There are a few different modes of scanning in Atomic Force Microscopy, based on the interaction between the probe (tip) and the sample, a contact mode, a tapping mode and a non-contact mode. These are illustrated in the image below.

In the contact mode the tip is dragged across the sample’ surface being in contact with the latter. The displacement of the laser beam on the position-sensitive photodetector is thus proportional to the force acting on the tip and can be recalculated into the local feature height. There is no feedback loop on the cantilever and this mode allows for the fastest scanning with a high precision in case of solid samples and relatively low height variation.

The disadvantages of the contact mode are

  • fast wear of the tip
  • damage to the surface
  • non-linear response in case of significant height variation, may lead to erroneous readings or breaking of the cantilever’

 

In the non-contact mode the tip oscillates freely above the surface, at a small amplitude close to the resonant frequency of the cantilever. The tip never comes in the direct contact with the surface, however, as it comes closer to the surface during the scanning, for example on a step or a bump, the long-range attraction forces (mostly VdW-forces) cause the amplitude and the phase of the oscillations to change. This can be sensed by a processor, which monitors the signal from the PSD. A feedback loop then adjusts the position of the probe so that the amplitude/phase of the oscillations were back to the preset values.
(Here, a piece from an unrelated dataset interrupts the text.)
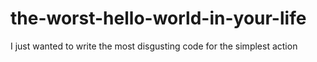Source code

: # the-worst-hello-world-in-your-life
I just wanted to write the most disgusting code for the simplest action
The change of tip vertical position is proportional to the height change on the sample. The laser reflection though on average always stays in the center of the PSD. The advantages of non-contact mode are the minimum possible damage to the sample (possible to scan, for example, living cells) and an extended life of the cantilever.

The disadvantages are

  • low signal/noise ratio
  • slow scanning
  • sensitive to mechanical noise, etc
  • typically worse resolution

 

Finally, a dynamic contact mode, best known as tapping mode combines the advantages of the aforementioned imaging modes. Here the tip also oscillates close to its resonant frequency, however, typically with larger amplitudes. This allows the tip at the end of each oscillation cycle to touch or “tap” – hence the name – the surface. The feedback loop adjusts the probe position above the sample to keep the oscillation amplitude or phase constant. The advantages of the tapping mode are: high resolution and comparatively low damage to the sample, long life of the probe and the biggest dynamic range of the probe’ response. The disadvantages are slower scanning rates than in contact mode and tapping of the sample, that might be a problem for soft matter samples.